[INSTRUCTIONS FOR THE TASK] Reproduce every line of each item below word for word, keeping the original line breaks, spacing, and characters unchanged.

Text extracted page by page
----------------------------------------
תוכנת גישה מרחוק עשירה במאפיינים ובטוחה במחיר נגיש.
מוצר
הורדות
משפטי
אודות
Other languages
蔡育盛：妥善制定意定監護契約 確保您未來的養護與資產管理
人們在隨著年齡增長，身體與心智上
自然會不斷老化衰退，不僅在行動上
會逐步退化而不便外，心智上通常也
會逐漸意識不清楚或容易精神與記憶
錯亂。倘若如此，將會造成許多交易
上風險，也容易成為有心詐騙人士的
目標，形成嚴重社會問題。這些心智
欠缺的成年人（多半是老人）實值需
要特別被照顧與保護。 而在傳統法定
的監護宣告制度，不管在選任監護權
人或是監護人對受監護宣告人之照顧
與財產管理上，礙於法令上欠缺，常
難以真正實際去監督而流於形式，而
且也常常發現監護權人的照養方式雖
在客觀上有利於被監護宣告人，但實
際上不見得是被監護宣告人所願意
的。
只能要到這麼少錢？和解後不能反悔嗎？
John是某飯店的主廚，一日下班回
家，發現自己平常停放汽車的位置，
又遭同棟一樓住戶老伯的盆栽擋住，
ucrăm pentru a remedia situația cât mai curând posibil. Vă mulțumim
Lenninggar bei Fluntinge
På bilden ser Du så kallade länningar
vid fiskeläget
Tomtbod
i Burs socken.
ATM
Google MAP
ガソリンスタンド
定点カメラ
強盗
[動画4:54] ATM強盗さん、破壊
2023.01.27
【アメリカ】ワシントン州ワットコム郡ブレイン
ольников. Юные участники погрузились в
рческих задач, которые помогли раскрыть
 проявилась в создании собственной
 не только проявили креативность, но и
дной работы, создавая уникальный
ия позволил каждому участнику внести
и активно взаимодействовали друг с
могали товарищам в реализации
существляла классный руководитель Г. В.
----------------------------------------
[ANSWER SPACE]
תוכנת גישה מרחוק עשירה במאפיינים ובטוחה במחיר נגיש.
מוצר
הורדות
משפטי
אודות
Other languages
蔡育盛：妥善制定意定監護契約 確保您未來的養護與資產管理
人們在隨著年齡增長，身體與心智上
自然會不斷老化衰退，不僅在行動上
會逐步退化而不便外，心智上通常也
會逐漸意識不清楚或容易精神與記憶
錯亂。倘若如此，將會造成許多交易
上風險，也容易成為有心詐騙人士的
目標，形成嚴重社會問題。這些心智
欠缺的成年人（多半是老人）實值需
要特別被照顧與保護。 而在傳統法定
的監護宣告制度，不管在選任監護權
人或是監護人對受監護宣告人之照顧
與財產管理上，礙於法令上欠缺，常
難以真正實際去監督而流於形式，而
且也常常發現監護權人的照養方式雖
在客觀上有利於被監護宣告人，但實
際上不見得是被監護宣告人所願意
的。
只能要到這麼少錢？和解後不能反悔嗎？
John是某飯店的主廚，一日下班回
家，發現自己平常停放汽車的位置，
又遭同棟一樓住戶老伯的盆栽擋住，
ucrăm pentru a remedia situația cât mai curând posibil. Vă mulțumim
Lenninggar bei Fluntinge
På bilden ser Du så kallade länningar
vid fiskeläget
Tomtbod
i Burs socken.
ATM
Google MAP
ガソリンスタンド
定点カメラ
強盗
[動画4:54] ATM強盗さん、破壊
2023.01.27
【アメリカ】ワシントン州ワットコム郡ブレイン
ольников. Юные участники погрузились в
рческих задач, которые помогли раскрыть
 проявилась в создании собственной
 не только проявили креативность, но и
дной работы, создавая уникальный
ия позволил каждому участнику внести
и активно взаимодействовали друг с
могали товарищам в реализации
существляла классный руководитель Г. В.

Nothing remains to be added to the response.